#### Data for this exercise ####

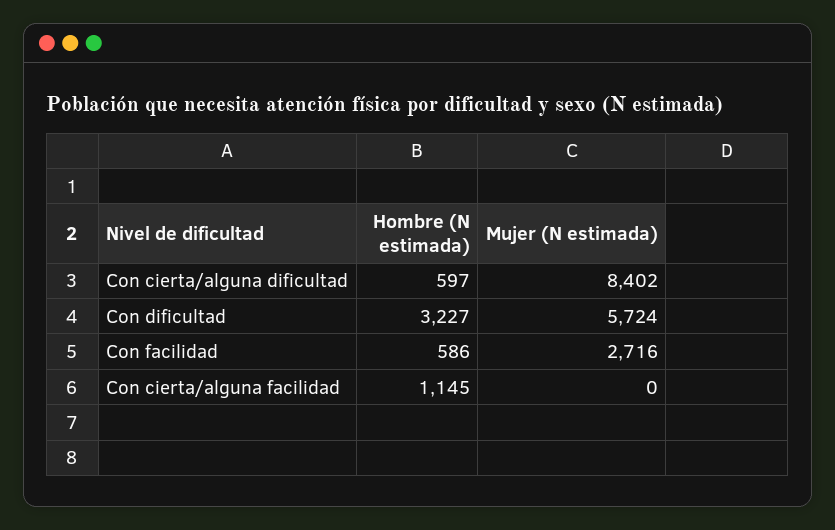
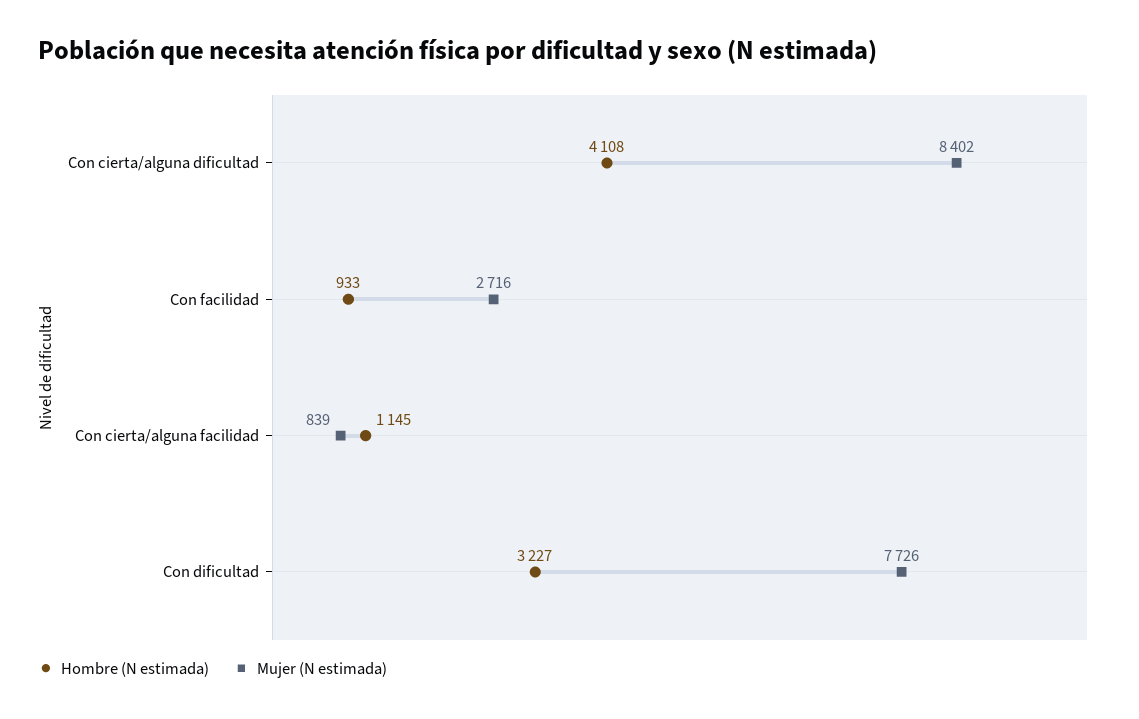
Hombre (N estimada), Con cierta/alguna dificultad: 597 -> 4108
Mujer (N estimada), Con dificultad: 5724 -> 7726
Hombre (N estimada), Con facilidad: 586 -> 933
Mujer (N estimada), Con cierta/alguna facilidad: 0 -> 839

####
#### Data for this exercise ####

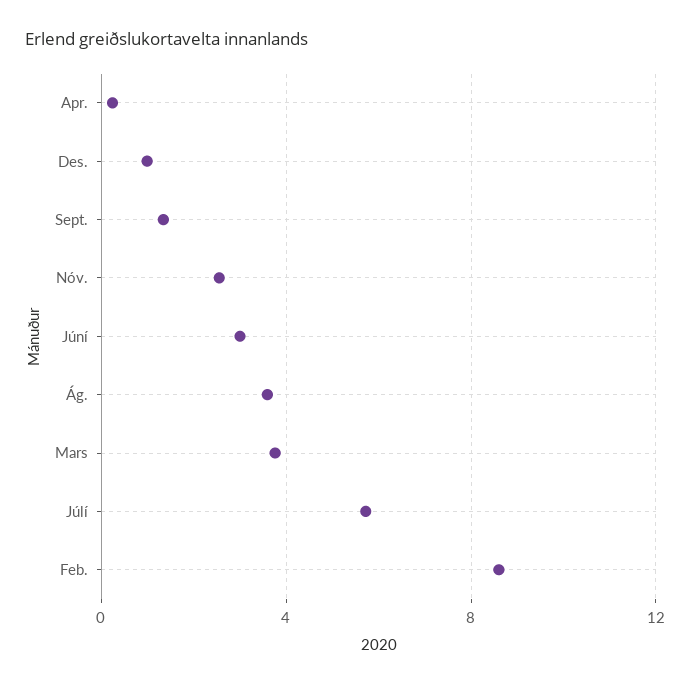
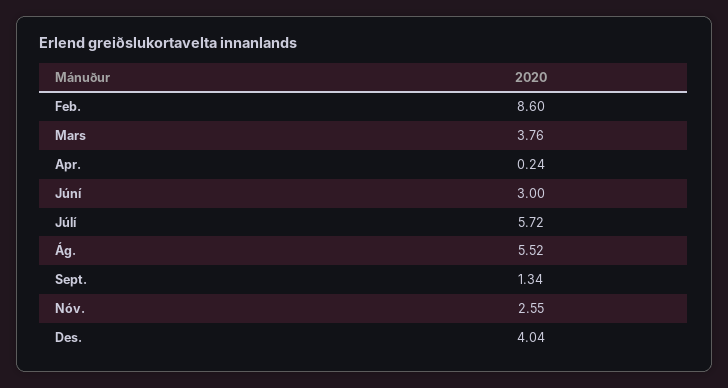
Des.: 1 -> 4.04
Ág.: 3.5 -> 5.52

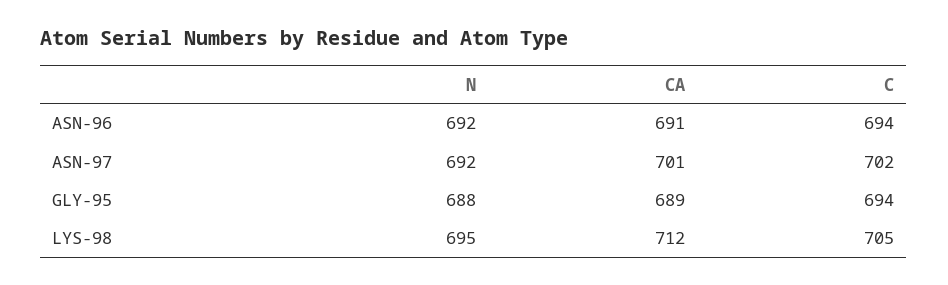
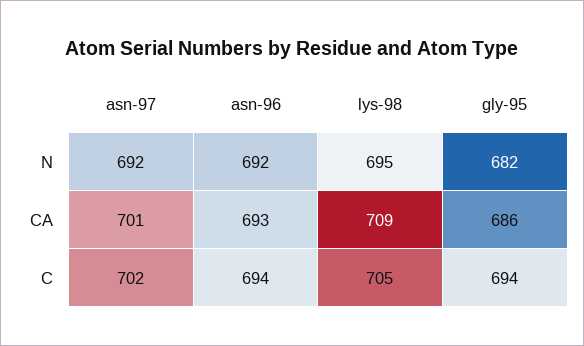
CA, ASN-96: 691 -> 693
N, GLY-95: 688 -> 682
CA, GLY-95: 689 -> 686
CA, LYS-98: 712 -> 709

####

Your task is to restate, word for word, only those lines above that fall between the line holding "Hombre (N estimada), Con facilidad: 586" and the line holding "Mujer (N estimada), Con cierta/alguna", inclusive.

**Response to the exercise:**
Hombre (N estimada), Con facilidad: 586 -> 933
Mujer (N estimada), Con cierta/alguna facilidad: 0 -> 839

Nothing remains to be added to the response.